By Gavin Sword, KF9 Rwanda
The music of Africa conjures images of native dancers and handmade instruments – the drums, rhythms and dancing are mythical. Knowing I was coming to Africa, I was so looking forward to hearing the native music of Rwanda. Music is one of the purest ways I know to experience and appreciate new cultures and connect with people.
During my time here, I have had a few occasions of hearing the native music of Rwanda and it was wonderful. A church service and wedding ceremony I attended with traditional dance and songs were particularly memorable. However, at my MFI, the radio plays pretty much all day long on the computer of my officemate and the thing is, it’s not African music at all. This gentleman has a penchant for country music – and the truth is his brand of music has really gotten me hooked.
Country is a musical genre heretofore overlooked by this Kiva Fellow, but over the past two months I have learned the lyrics of more country hits than you can imagine. A few toe-tappers come to mind and I am going to try to relate them to microfinance because I have listened to these songs every single day I’ve been here and I’ve had time to make some connections, however tenuous.

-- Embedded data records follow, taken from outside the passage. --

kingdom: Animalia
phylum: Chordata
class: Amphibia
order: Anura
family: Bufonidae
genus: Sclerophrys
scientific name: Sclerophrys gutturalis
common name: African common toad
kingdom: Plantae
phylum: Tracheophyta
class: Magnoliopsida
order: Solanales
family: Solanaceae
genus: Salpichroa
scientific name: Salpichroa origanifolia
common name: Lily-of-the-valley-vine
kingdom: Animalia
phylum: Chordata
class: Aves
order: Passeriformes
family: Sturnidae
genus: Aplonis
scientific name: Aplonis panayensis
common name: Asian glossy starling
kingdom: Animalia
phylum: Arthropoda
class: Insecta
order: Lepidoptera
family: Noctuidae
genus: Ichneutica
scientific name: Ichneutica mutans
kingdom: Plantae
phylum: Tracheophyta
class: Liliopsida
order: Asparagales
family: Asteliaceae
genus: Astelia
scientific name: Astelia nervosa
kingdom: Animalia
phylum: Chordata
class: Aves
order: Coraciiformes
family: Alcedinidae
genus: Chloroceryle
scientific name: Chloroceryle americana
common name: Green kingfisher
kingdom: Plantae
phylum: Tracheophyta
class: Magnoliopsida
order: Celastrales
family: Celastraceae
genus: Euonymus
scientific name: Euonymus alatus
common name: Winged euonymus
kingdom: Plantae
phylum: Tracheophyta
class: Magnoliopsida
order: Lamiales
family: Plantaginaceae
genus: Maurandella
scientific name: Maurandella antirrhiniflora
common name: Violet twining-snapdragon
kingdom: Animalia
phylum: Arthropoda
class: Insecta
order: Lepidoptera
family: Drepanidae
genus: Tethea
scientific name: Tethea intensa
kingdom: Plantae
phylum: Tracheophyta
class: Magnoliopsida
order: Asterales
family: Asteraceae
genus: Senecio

The Rhinestone Cowboy, by Glen Campbell is a song about a down-on-his-luck fellow who dreams of bigger things in life,
“There’s been a load of compromisin’ on the road to my horizon…but I’m gonna be where the lights are shinin’ on me…Like a Rhinestone Cowbow….getting cards and letters from people I don’t even know. Well I really don’t mind the rain, and the smile can hide all the pain, but you’re down when you’re ridin’ the train that’s takin’ the long way…and I dream of the things I’ll do -with a subway token and a dollar tucked in my shoe…”
Those are some great lyrics! Don’t we all dream of bigger things? Many of the borrowers I have met share that same pluck and ambition – maybe not for the bright lights and hit records, but they have their own big dreams and are working so hard to reach them. Not exactly like the Rhinestone Cowboy, but there are some rich metaphorical similarities to be gleaned, no doubt about it.
And who can forget Dolly Parton’s stirring rendition of “9 to 5” – is there a more apt song about the life of a frustrated working man/woman in any land with hopes of a better future? As Dolly laments,
“You’re in the same boat with a lot of your friends, waitin’ for the day your ship’ll come in and the tide’s gonna turn and it’s all gonna go your way…”
Hats off to our Kiva borrowers because they work for themselves, not having to deal with bosses that ‘just use your mind and never give you credit…and let you dream just to watch them shatter – just a step on the boss man’s ladder…” Hooray for entrepreneurship and working for one’s self!
Finally, Ronny Milsap’s “I Wouldn’t Have Missed it for the World”… This brings to mind my own experience of being here as a Kiva Fellow in Rwanda;
“Our paths may never cross again…I’m glad for all the good times…cause you brought me so much sunshine…I wouldn’t have missed it for the world…I wouldn’t trade one memory…cause you mean that much to me…I wouldn’t have missed it for the world”
That Ronny Milsap really has a way with words. My time here has changed my life for sure. I have learned something of microfinance and what it can and can’t do. I appreciate the complexities and nuances and appreciate more just how much I don’t know. It has been an eye opening experience and one that “I wouldn’t have missed for the world…” . And, I know when I go home, my I-Tunes collection will be permanently changed. I will wistfully listen to country music and think of …Africa.